TAMPA — When Nicole Nachtman was in 10th grade, her mother slammed her head against a table because her cursive handwriting wasn't good enough. The next year, Myriam Dienes kicked her daughter because she "walked like a man." The mother even called her daughter "an overweight skank."
That's what the former Florida State student on trial for the 2015 murders of her mother and stepfather told psychotherapist Kathleen Heide. The expert witness was hired by Nachtman's defense to assemble evidence that their client endured physical, verbal and psychological abuse from her mother throughout her life.
"It made her feel worthless," Heide told a jury in a Tampa courtroom on Wednesday. "She was just totally discredited."
This is the second week of the trial of Nachtman, now 25, who faces two counts of first-degree murder in the shooting deaths of Myriam and Robert Dienes at their Carrollwood home.
Through Heide's testimony, her public defenders introduced the jury to the concept of battered child syndrome. They have argued that Nachtman was emotionally stunted from the abuse and lived with the delusion that her mother was going to kill her.
The defense has also suggested that Nachtman suffers from schizophrenia, an assertion Heide said is supported by the daughter's odd behavior in the years before the slayings; her reports of hearing "screaming voices" when the murders occurred; and her lack of understanding of the consequences of what she did.
In the weeks after Nachtman was arrested and jailed in 2015, she recounted those tales and numerous others for Heide, a University of South Florida criminology professor. Heide built a profile of Nachtman by interviewing her, family, acquaintances and going through school records.
The psychotherapist was struck by Nachtman's "bizarre" behavior. She told jokes and wanted to talk about Japanese anime. She described Nachtman as "dissociated," failing to grasp the gravity of the situation. Nachtman had grown up emotionally stunted and totally reliant on her mother, the expert said. Her personality development was far below that of an average college student.
"She learned basically if you follow the rules, and don't make waves, you're going to get by, and didn't think much more about it," Heide said. But the daughter was still terrified of Myriam Dienes.
The professor also testified that Nachtman said there were voices screaming in her head when she shot her stepfather. After he was dead, they subsided.
Thunder rumbled as she shot him. She thought it would cover up the sound of the gunfire, protecting her from the police. Nachtman believed God was helping her.
Then, after killing her mother in the driveway, Nachtman walked back to her car parked in a different neighborhood and saw sheriff's cruisers drive right past her.
The defendant believed it was "a sign from God that he was protecting her," Heide told the jury.
"She is still functioning like a child," the professor said. "Nicole doesn't think she's making choices. Things just happen to her."
Heide said Nachtman showed 11 out of 12 common characteristics of severely abused children who kill their parents. They include a pattern of family violence, a failure by the child to escape, a feeling of being trapped and helpless, access to guns at home and a sense of relief after the parent's death.
In Nachtman's mind, she believed her life would end three ways: She would kill herself, she would be killed or she would kill her mother.

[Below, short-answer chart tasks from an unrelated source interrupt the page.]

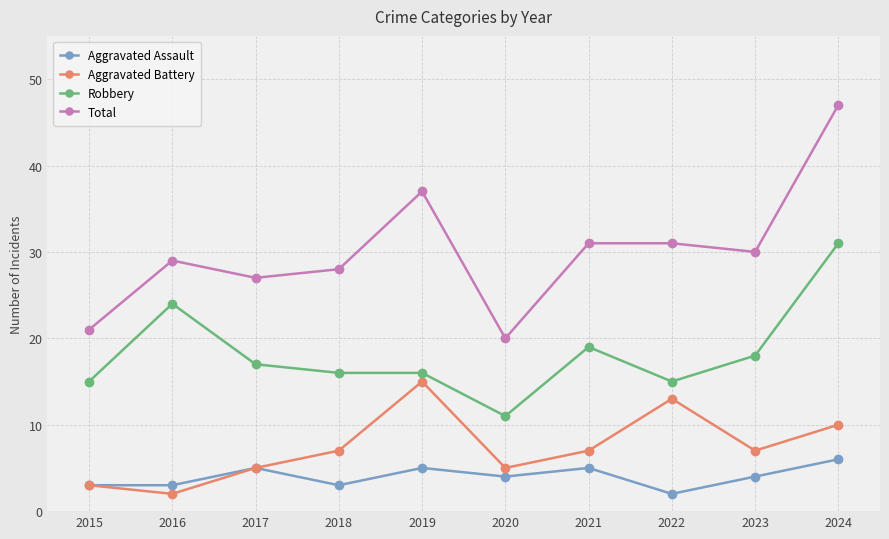

Reading left to right, what are all the values shown in this chart?

Aggravated Assault: 3	3	5	3	5	4	5	2	4	6
Aggravated Battery: 3	2	5	7	15	5	7	13	7	10
Robbery: 15	24	17	16	16	11	19	15	18	31
Total: 21	29	27	28	37	20	31	31	30	47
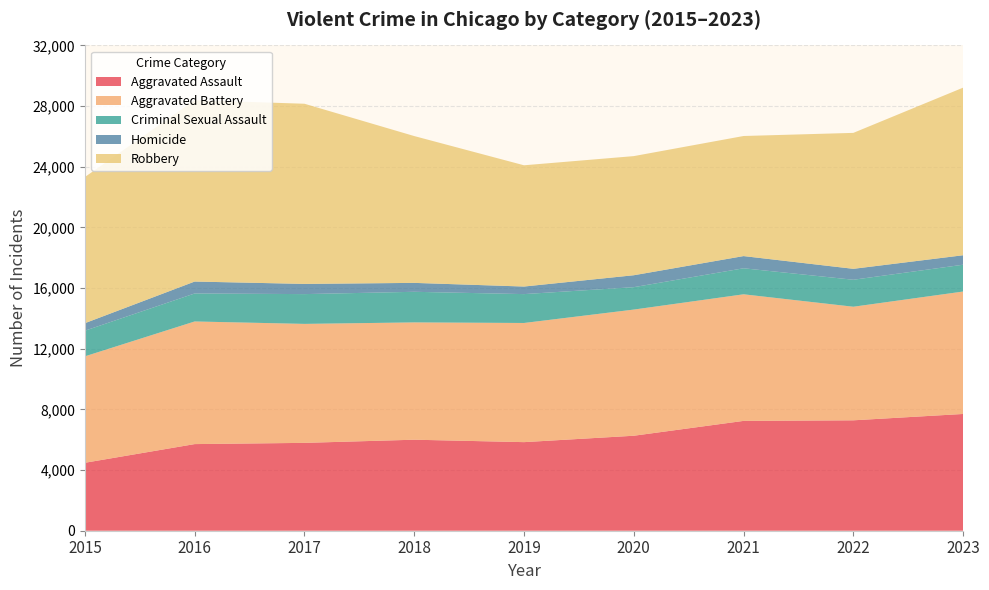

Reading right to left, transcribe all the data shown in this chart.

Aggravated Assault: 2023=7699	2022=7280	2021=7242	2020=6263	2019=5841	2018=6001	2017=5793	2016=5712	2015=4480
Aggravated Battery: 2023=8073	2022=7489	2021=8347	2020=8319	2019=7857	2018=7735	2017=7845	2016=8086	2015=7019
Criminal Sexual Assault: 2023=1768	2022=1779	2021=1716	2020=1477	2019=1904	2018=2018	2017=1964	2016=1846	2015=1690
Homicide: 2023=624	2022=721	2021=804	2020=787	2019=499	2018=588	2017=672	2016=786	2015=496
Robbery: 2023=11052	2022=8964	2021=7918	2020=7855	2019=7995	2018=9681	2017=11880	2016=11960	2015=9638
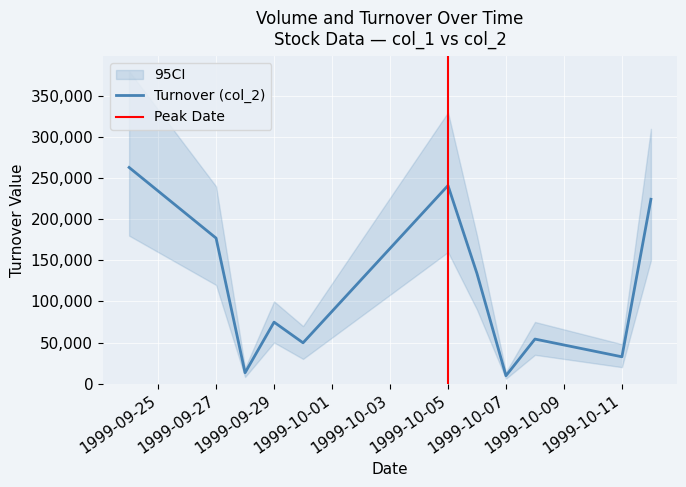

Reading right to left, what are all the values shown in this chart?

224280	32610	54180	9580	133920	240990	49640	74760	13200	177000	262980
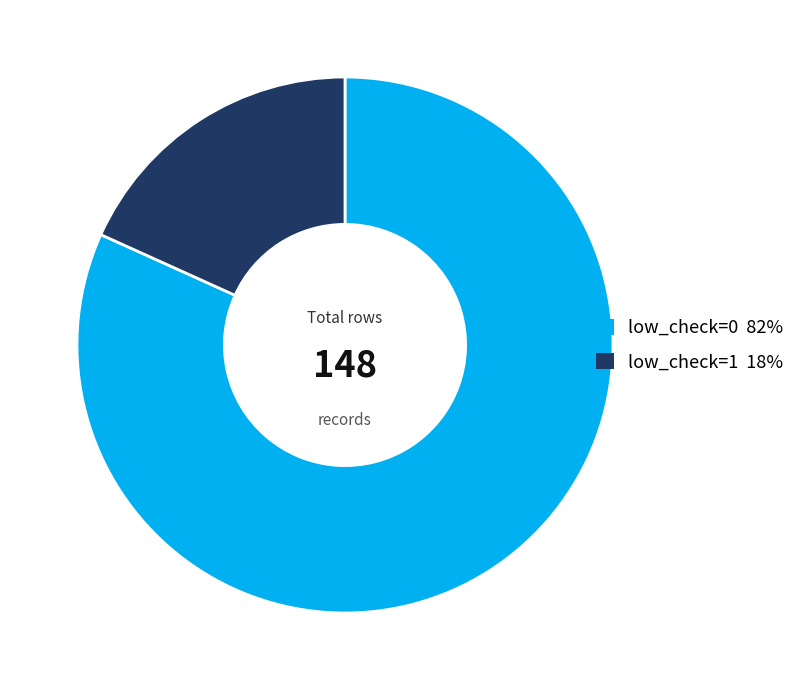

Which category has the biggest portion of the pie?

low_check=0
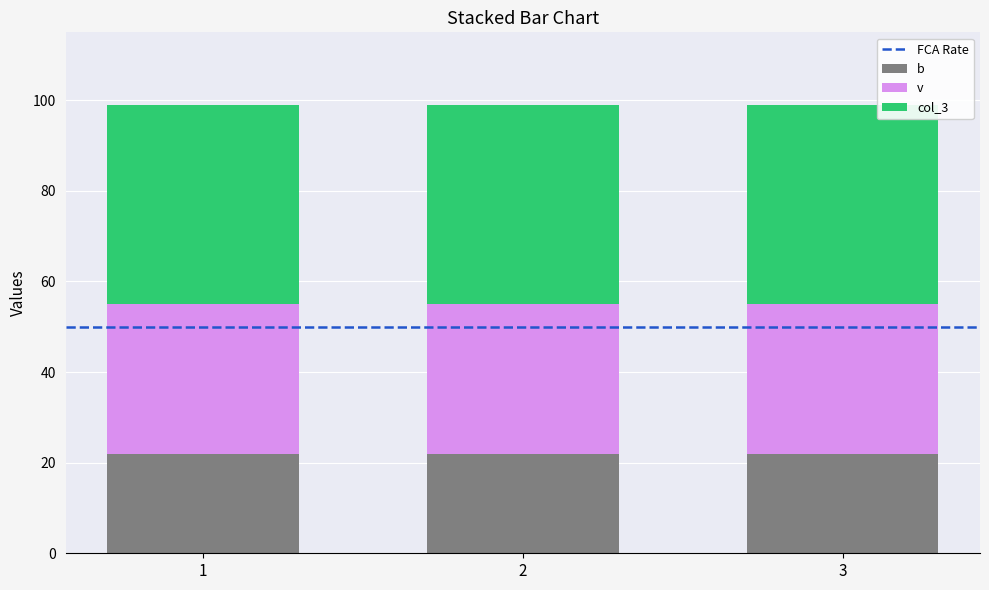

Is it true that b equals 14 at 3?

False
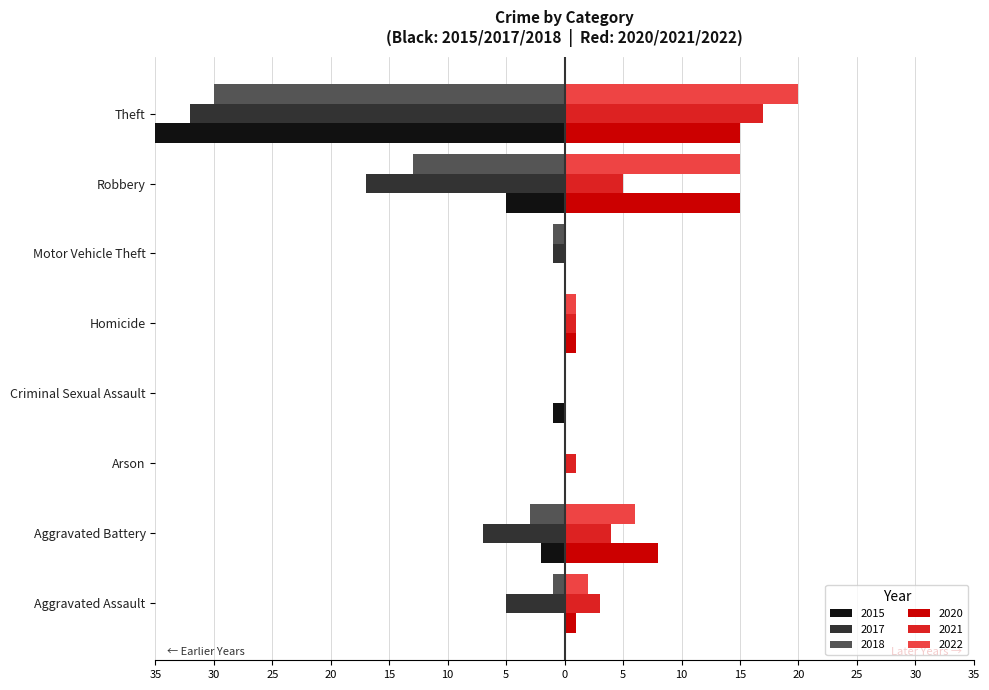

What is the average value of the 2022 series?

6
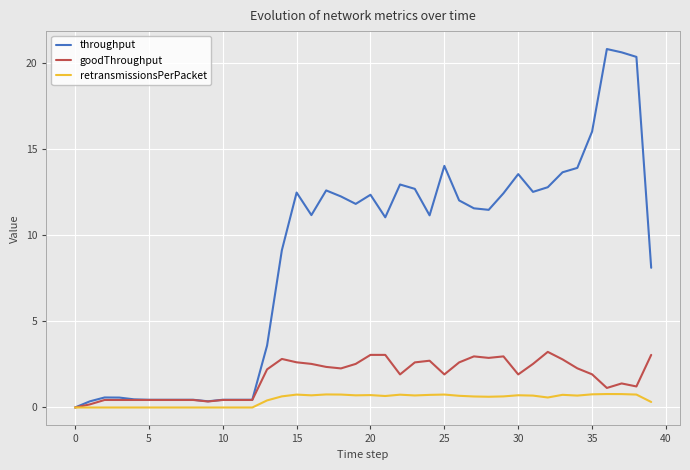

Which series has the largest range (max minus min)?

throughput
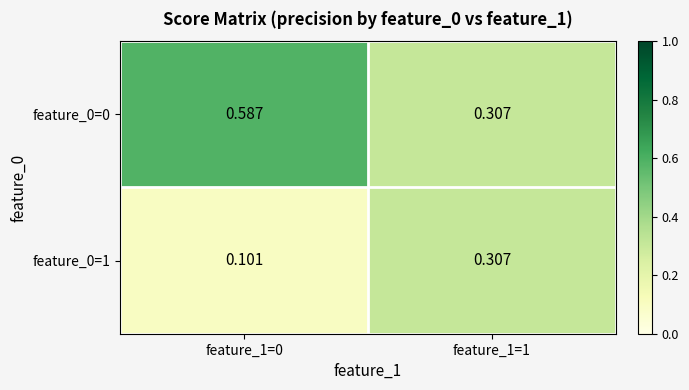

Is the value of feature_0=0 at feature_1=1 greater than the value of feature_0=1 at feature_1=0?

Yes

Heide noted other symptoms of mental illness. Nachtman's speech was disorganized. She had poor hygiene. She isolated herself and withdrew from social relationships.
Nachtman also talked about what she believed would be appropriate punishment for what she did: having her earnings donated to a charity of the jury's choice, hours of torture and banishment from Florida.
But Nachtman didn't want a felony conviction, Heide said, because she wanted to go into the military.
"Its always been my opinion that she didn't understand the consequences of what she had done," Heide said. "And, in fact, for over two years she believed her mother was still alive or her mother could affect the outcome of what was happening."
Then, Assistant State Attorney John Terry cross-examined the expert witness. Heide said the physical abuse Nachtman endured was not nearly as severe as other battered child cases she had seen. She also said there are many abuse victims who do not commit crimes. She also said Nachtman currently does not take psychotropic medication.
In January, the judge told her public defenders that they could mention battered child syndrome if it was tied to a claim of self-defense — but only when applied to the murder of Myriam Dienes. But the judge noted there was no evidence Robert Dienes abused Nachtman.
If convicted as charged, Nachtman faces up to life in prison.
Times staff writer Dan Sullivan contributed to this report.